• _What you have to do_
Report every line of the records below that contains the word "nose".

-------- Task material

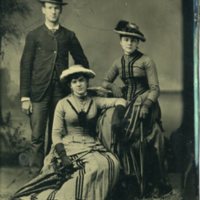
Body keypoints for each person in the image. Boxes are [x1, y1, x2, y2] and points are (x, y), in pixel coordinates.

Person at [14, 65, 126, 200]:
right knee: (92, 168)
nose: (78, 84)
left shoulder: (95, 101)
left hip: (92, 145)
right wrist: (63, 155)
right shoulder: (63, 104)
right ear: (70, 86)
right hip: (69, 147)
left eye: (81, 80)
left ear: (87, 82)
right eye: (74, 82)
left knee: (112, 163)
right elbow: (55, 134)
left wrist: (117, 116)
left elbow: (120, 100)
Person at [102, 20, 172, 198]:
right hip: (127, 103)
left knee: (153, 136)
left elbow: (155, 88)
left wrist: (147, 104)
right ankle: (128, 177)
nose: (129, 43)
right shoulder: (118, 62)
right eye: (126, 39)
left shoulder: (146, 61)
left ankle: (157, 181)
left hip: (146, 102)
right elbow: (105, 81)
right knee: (117, 131)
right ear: (120, 41)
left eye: (133, 40)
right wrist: (113, 87)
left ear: (138, 42)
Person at [20, 0, 89, 176]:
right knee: (37, 136)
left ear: (60, 11)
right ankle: (36, 175)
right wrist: (25, 97)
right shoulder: (34, 36)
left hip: (61, 93)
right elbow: (26, 66)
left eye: (56, 8)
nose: (53, 12)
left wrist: (74, 81)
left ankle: (54, 172)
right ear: (43, 10)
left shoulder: (68, 35)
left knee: (57, 135)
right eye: (50, 8)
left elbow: (82, 61)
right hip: (38, 93)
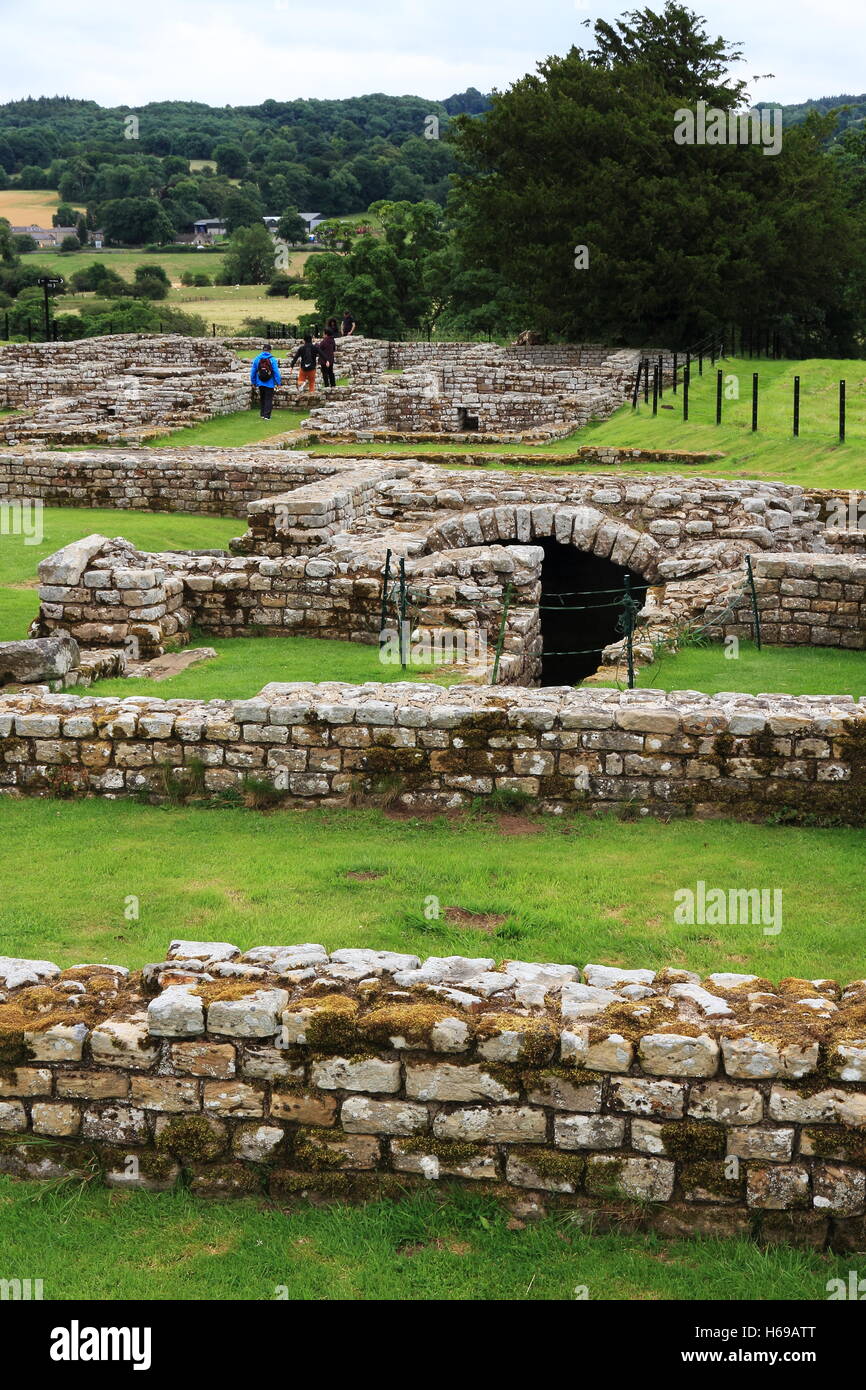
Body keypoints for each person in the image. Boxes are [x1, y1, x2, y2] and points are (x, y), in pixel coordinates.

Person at [249, 342, 281, 419]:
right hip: (269, 382)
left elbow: (253, 371)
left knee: (262, 398)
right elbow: (276, 372)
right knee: (268, 399)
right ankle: (267, 416)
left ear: (262, 350)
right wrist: (278, 382)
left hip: (260, 381)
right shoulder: (272, 359)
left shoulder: (257, 358)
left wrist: (253, 382)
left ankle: (262, 414)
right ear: (270, 351)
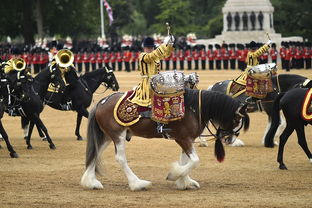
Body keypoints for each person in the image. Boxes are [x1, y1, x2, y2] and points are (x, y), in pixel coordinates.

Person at [130, 36, 174, 133]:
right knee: (153, 100)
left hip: (157, 82)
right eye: (148, 47)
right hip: (147, 83)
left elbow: (166, 54)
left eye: (151, 47)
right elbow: (151, 56)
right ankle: (157, 124)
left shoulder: (155, 55)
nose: (150, 49)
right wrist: (163, 44)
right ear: (144, 48)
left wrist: (169, 44)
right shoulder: (143, 56)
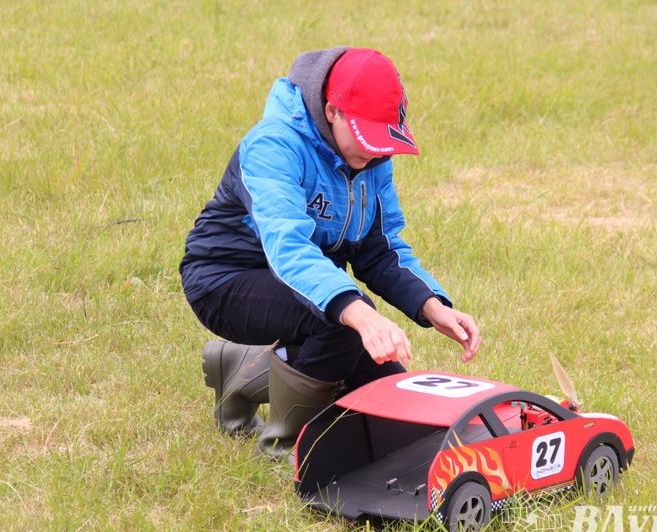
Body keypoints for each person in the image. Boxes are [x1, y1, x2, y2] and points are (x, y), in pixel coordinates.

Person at [180, 47, 481, 461]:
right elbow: (289, 248)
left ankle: (240, 371)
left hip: (307, 286)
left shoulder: (373, 158)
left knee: (391, 404)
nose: (374, 154)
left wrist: (433, 306)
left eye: (381, 142)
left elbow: (381, 250)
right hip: (224, 280)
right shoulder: (274, 145)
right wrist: (359, 313)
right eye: (364, 138)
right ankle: (282, 445)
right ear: (331, 111)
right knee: (344, 326)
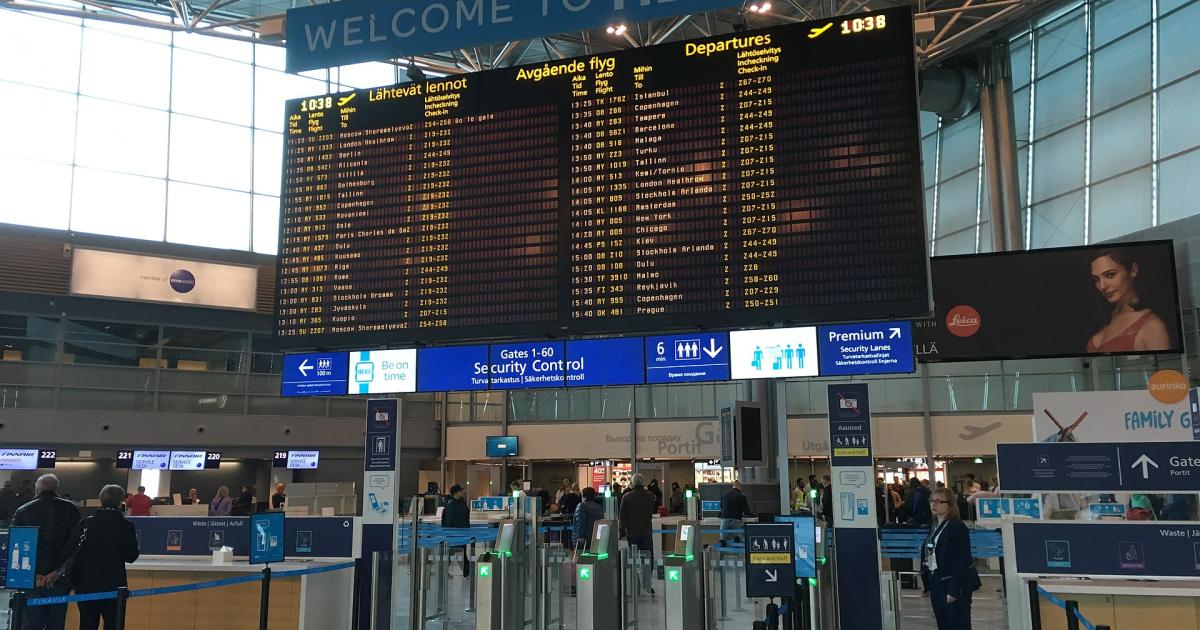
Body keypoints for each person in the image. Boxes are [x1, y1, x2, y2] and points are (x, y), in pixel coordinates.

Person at [56, 484, 139, 630]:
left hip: (86, 583)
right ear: (120, 501)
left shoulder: (86, 523)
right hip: (114, 584)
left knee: (87, 624)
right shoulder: (127, 526)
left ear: (101, 500)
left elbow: (66, 551)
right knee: (114, 624)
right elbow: (131, 556)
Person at [11, 474, 80, 630]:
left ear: (37, 490)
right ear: (56, 489)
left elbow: (16, 547)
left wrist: (32, 574)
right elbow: (76, 546)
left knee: (31, 623)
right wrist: (58, 572)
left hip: (32, 580)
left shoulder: (23, 511)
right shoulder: (71, 510)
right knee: (56, 624)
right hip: (59, 580)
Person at [1086, 249, 1172, 353]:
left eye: (1110, 275)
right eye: (1096, 279)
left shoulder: (1152, 325)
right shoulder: (1103, 318)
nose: (1102, 286)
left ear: (1133, 270)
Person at [921, 487, 981, 630]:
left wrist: (954, 590)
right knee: (943, 623)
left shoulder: (957, 527)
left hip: (952, 583)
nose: (933, 504)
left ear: (949, 505)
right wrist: (927, 584)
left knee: (958, 623)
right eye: (932, 500)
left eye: (938, 501)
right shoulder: (935, 525)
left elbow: (962, 560)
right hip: (936, 581)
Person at [618, 474, 657, 594]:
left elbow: (622, 516)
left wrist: (622, 531)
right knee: (648, 558)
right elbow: (653, 509)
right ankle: (647, 582)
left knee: (633, 559)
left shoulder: (626, 497)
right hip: (646, 531)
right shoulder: (650, 496)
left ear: (632, 483)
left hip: (632, 533)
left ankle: (635, 584)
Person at [441, 484, 471, 577]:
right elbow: (448, 520)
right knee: (456, 552)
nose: (462, 492)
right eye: (460, 491)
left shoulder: (460, 504)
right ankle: (466, 573)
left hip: (461, 532)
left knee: (457, 552)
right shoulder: (451, 506)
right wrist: (449, 532)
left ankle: (465, 572)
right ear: (456, 493)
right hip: (454, 533)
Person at [558, 484, 581, 548]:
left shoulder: (570, 496)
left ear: (572, 488)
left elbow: (566, 506)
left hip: (570, 516)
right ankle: (575, 546)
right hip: (578, 516)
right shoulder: (580, 495)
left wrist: (563, 510)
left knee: (569, 532)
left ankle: (569, 546)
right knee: (576, 531)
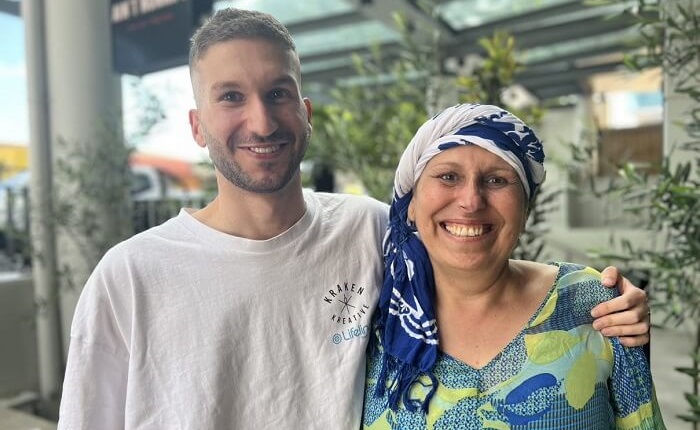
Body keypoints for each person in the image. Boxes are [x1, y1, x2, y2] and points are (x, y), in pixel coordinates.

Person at [58, 8, 651, 430]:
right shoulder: (130, 277)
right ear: (196, 124)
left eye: (279, 92)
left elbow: (471, 255)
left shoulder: (369, 230)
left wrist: (596, 296)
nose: (261, 121)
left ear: (306, 112)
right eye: (231, 96)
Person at [363, 103, 665, 429]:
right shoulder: (372, 320)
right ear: (411, 204)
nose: (471, 201)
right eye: (448, 176)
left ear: (525, 208)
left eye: (496, 180)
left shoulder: (591, 302)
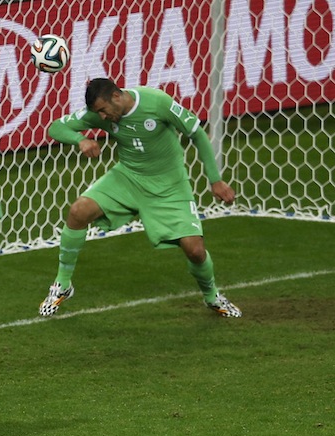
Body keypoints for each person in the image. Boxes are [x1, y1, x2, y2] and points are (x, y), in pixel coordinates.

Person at [40, 78, 242, 318]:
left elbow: (197, 134)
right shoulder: (101, 113)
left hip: (169, 186)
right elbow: (55, 127)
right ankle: (63, 284)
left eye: (103, 111)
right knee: (78, 211)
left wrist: (215, 179)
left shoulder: (157, 103)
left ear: (117, 96)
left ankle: (212, 296)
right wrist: (80, 140)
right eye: (97, 113)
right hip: (128, 178)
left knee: (195, 250)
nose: (101, 118)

----------------

• _Answer to the exercise_
nose: (78, 84)
nose: (129, 43)
nose: (53, 12)
nose: (150, 49)
nose: (374, 154)
nose: (1102, 286)
nose: (933, 504)
nose: (462, 492)
nose: (261, 121)
nose: (471, 201)
nose: (101, 118)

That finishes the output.